Amino acids are required for muscle growthmuscle building, and pain management. If you are looking to heal a muscle strain or other muscle injury—an amino acid supplement is a must. According to an article in the journal Practical Pain Management, amino acids are responsible for three key pain-modulating neurotransmitters, and balanced amino acid supplementation can reduce pain and even reduce the dose of prescription painkillers that are necessary for severe pain. The article further explains that the human body’s entire pain-relief system is fueled by amino acids and the hormones they produce.

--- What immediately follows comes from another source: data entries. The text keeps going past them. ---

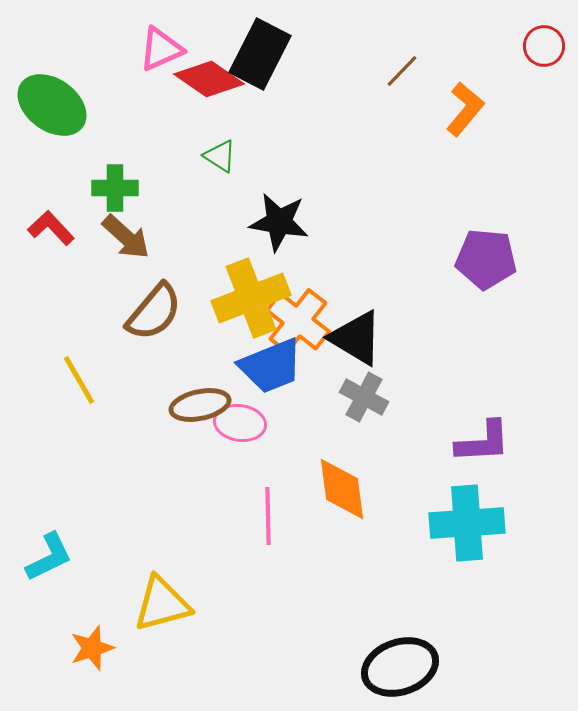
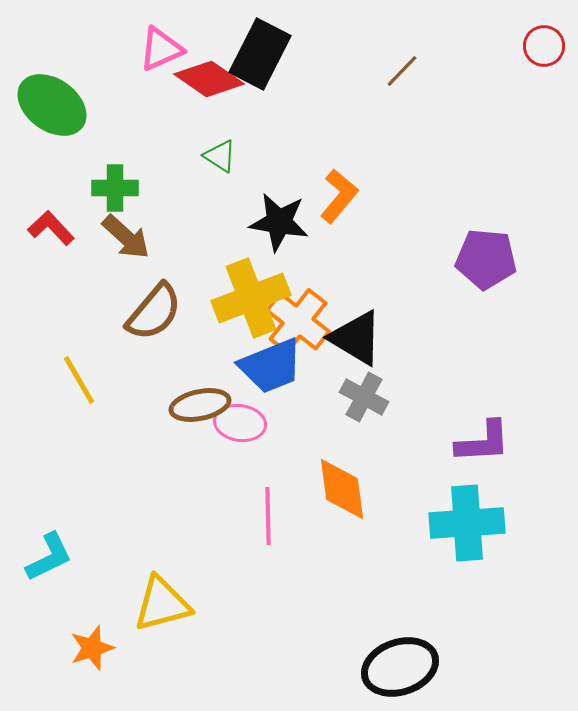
orange L-shape: moved 126 px left, 87 px down
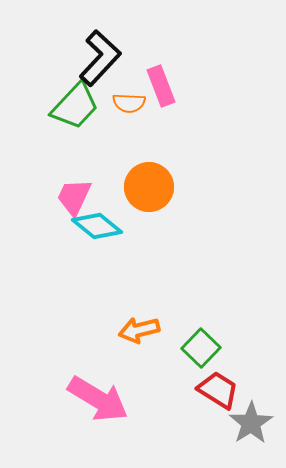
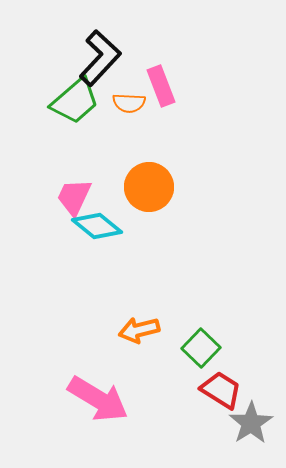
green trapezoid: moved 5 px up; rotated 6 degrees clockwise
red trapezoid: moved 3 px right
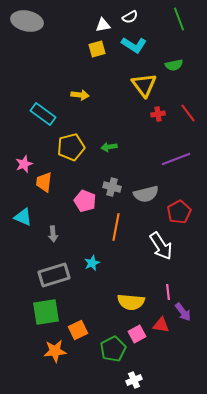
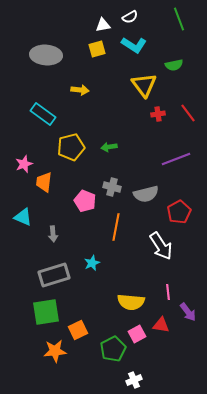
gray ellipse: moved 19 px right, 34 px down; rotated 8 degrees counterclockwise
yellow arrow: moved 5 px up
purple arrow: moved 5 px right
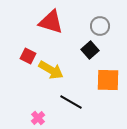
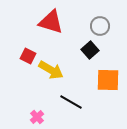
pink cross: moved 1 px left, 1 px up
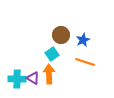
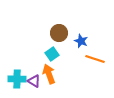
brown circle: moved 2 px left, 2 px up
blue star: moved 2 px left, 1 px down; rotated 24 degrees counterclockwise
orange line: moved 10 px right, 3 px up
orange arrow: rotated 18 degrees counterclockwise
purple triangle: moved 1 px right, 3 px down
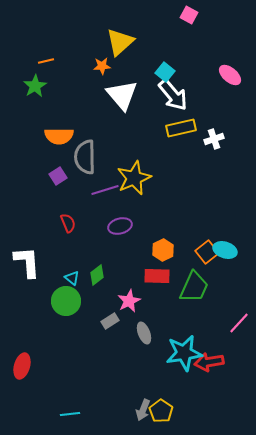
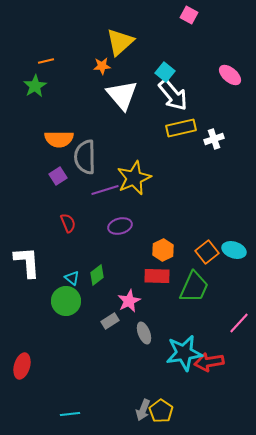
orange semicircle: moved 3 px down
cyan ellipse: moved 9 px right
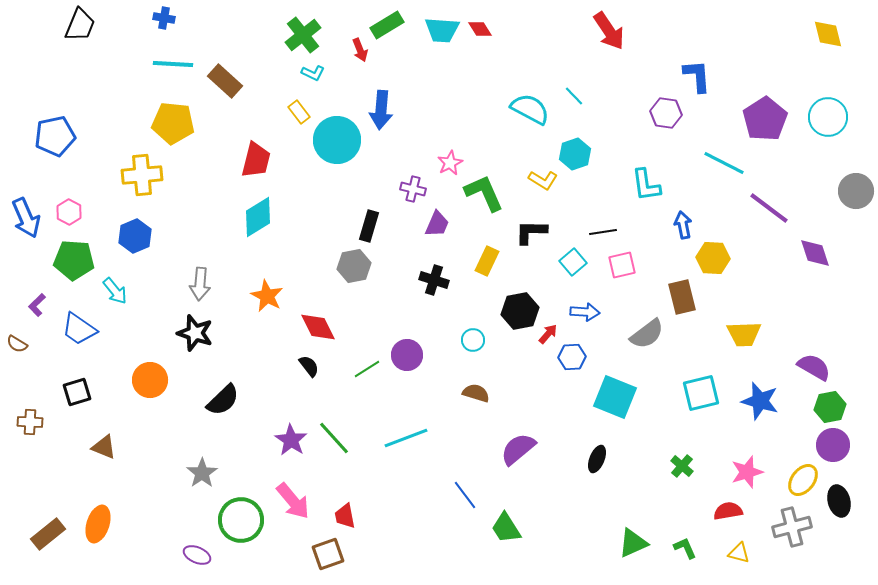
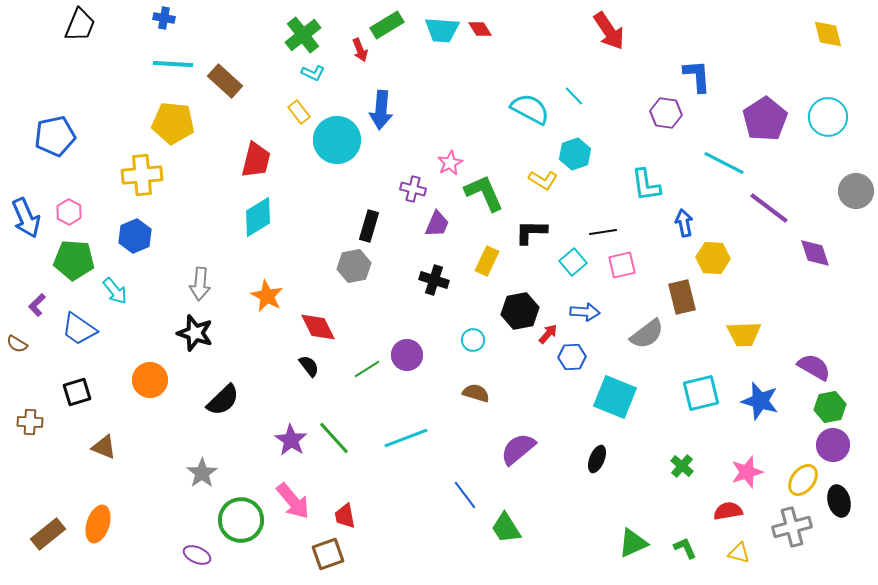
blue arrow at (683, 225): moved 1 px right, 2 px up
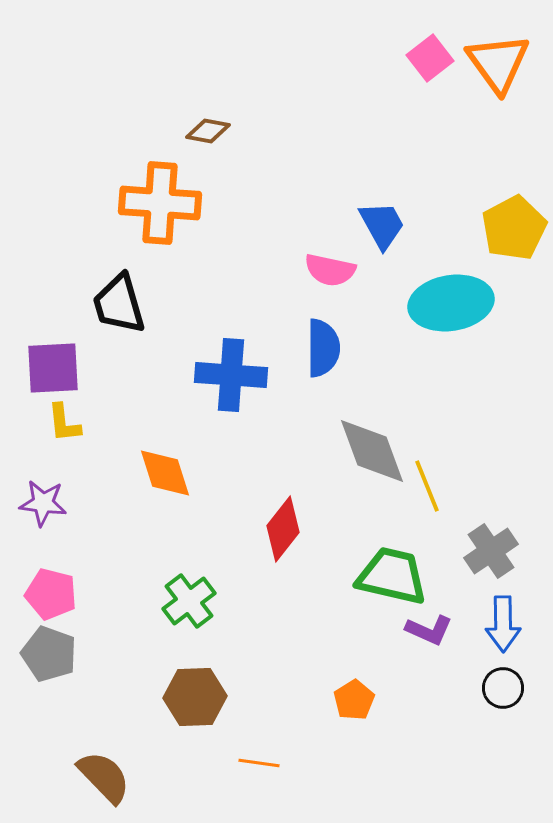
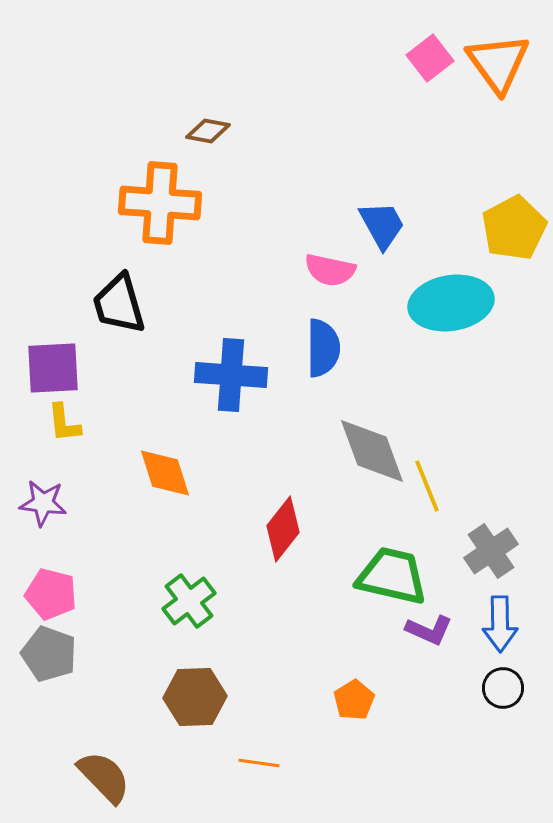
blue arrow: moved 3 px left
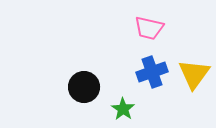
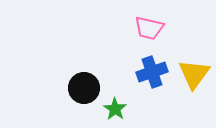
black circle: moved 1 px down
green star: moved 8 px left
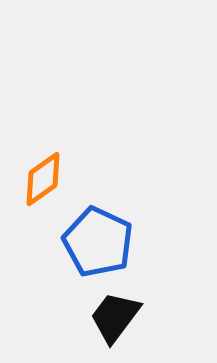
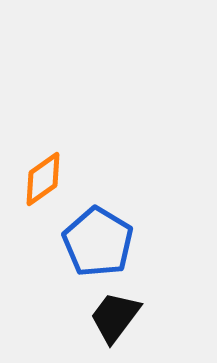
blue pentagon: rotated 6 degrees clockwise
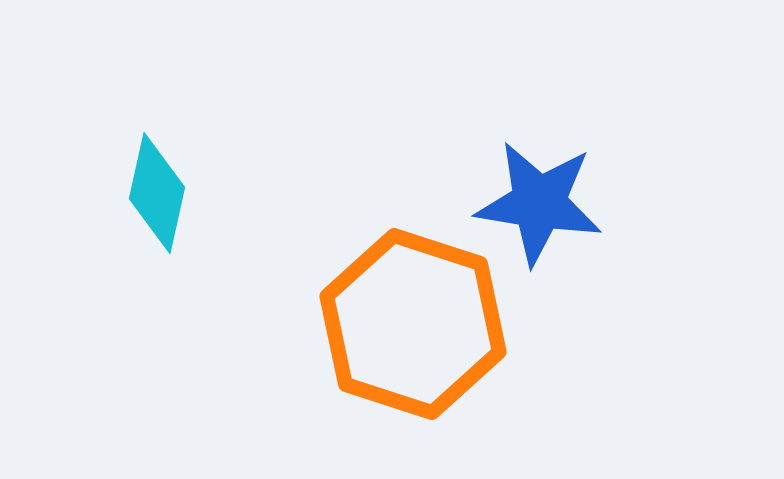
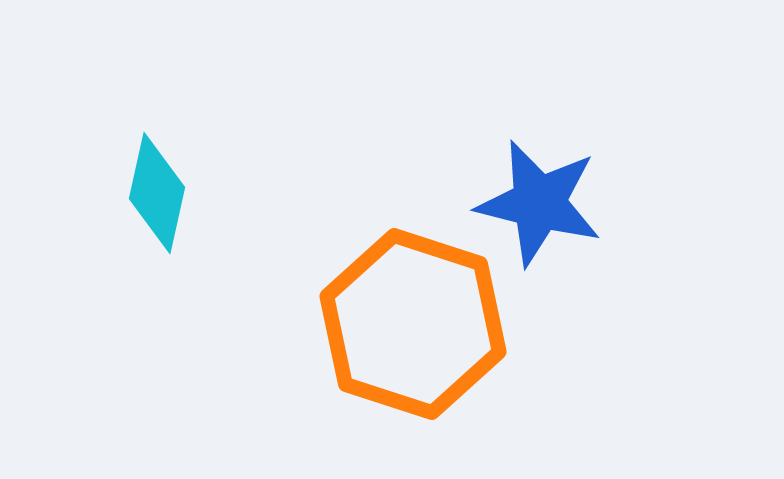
blue star: rotated 5 degrees clockwise
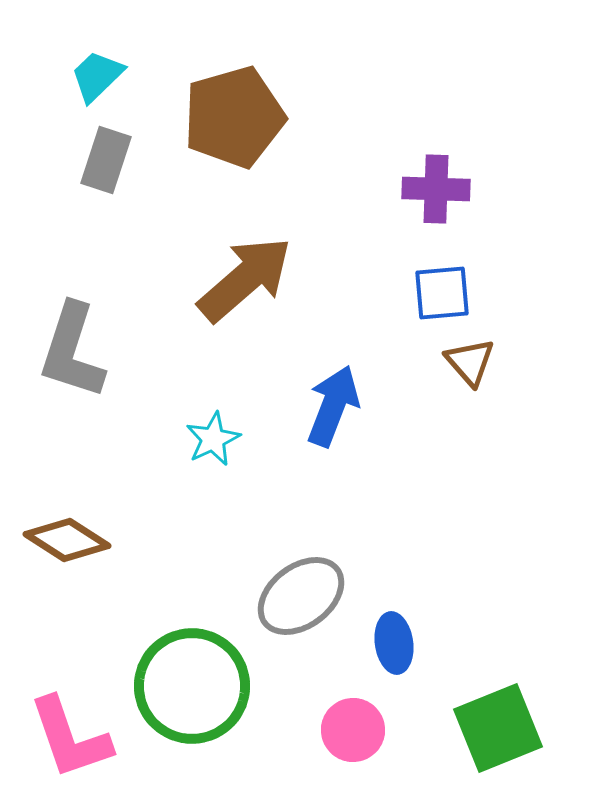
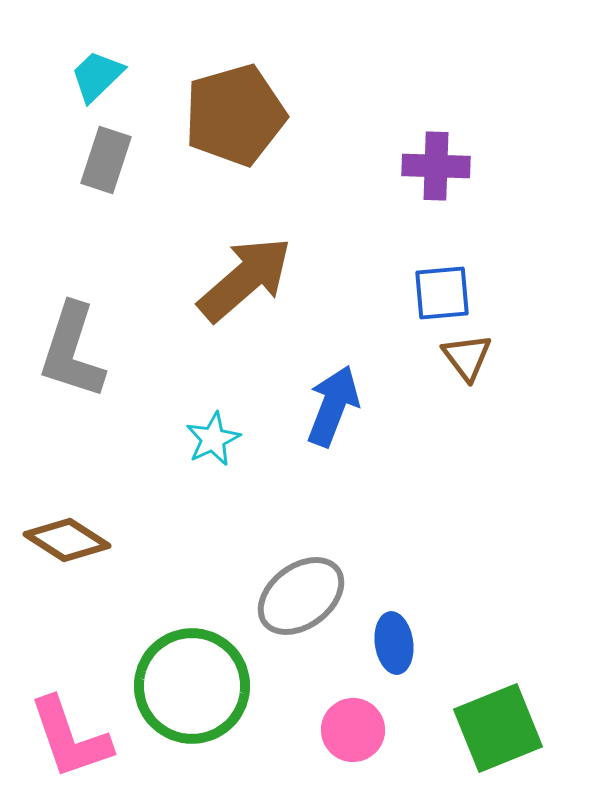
brown pentagon: moved 1 px right, 2 px up
purple cross: moved 23 px up
brown triangle: moved 3 px left, 5 px up; rotated 4 degrees clockwise
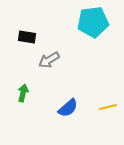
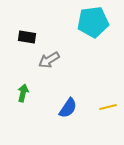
blue semicircle: rotated 15 degrees counterclockwise
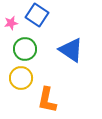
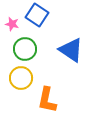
pink star: moved 1 px right, 1 px down; rotated 24 degrees clockwise
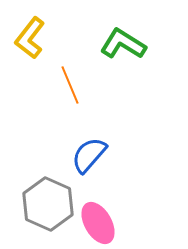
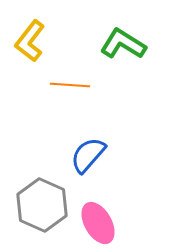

4 Essential Tips to Prevent Muscle Strains and Sprains

Preventing injury is always better than treatment! Use these four tips to help prevent muscle injuries including pulls, tears, and sprains.

  1.  Warm up your muscles properly before exercising or moving heavy objects. Just 5 minutes of light stretching can protect you from injury.
  2. Take an amino acid supplement 30 minutes before you exercise and immediately following the workout to protect your muscles and improve performance.
  3. Learn how to lift heavy objects safely by squatting down instead of bending over to prevent mild strains or more severe lower back injuries.
  4. Under the guidance of a physical therapist or sports medicine professional, create a balanced exercise routine that includes aerobic activity, stretching, balance work, resistance exercise, and weight lifting.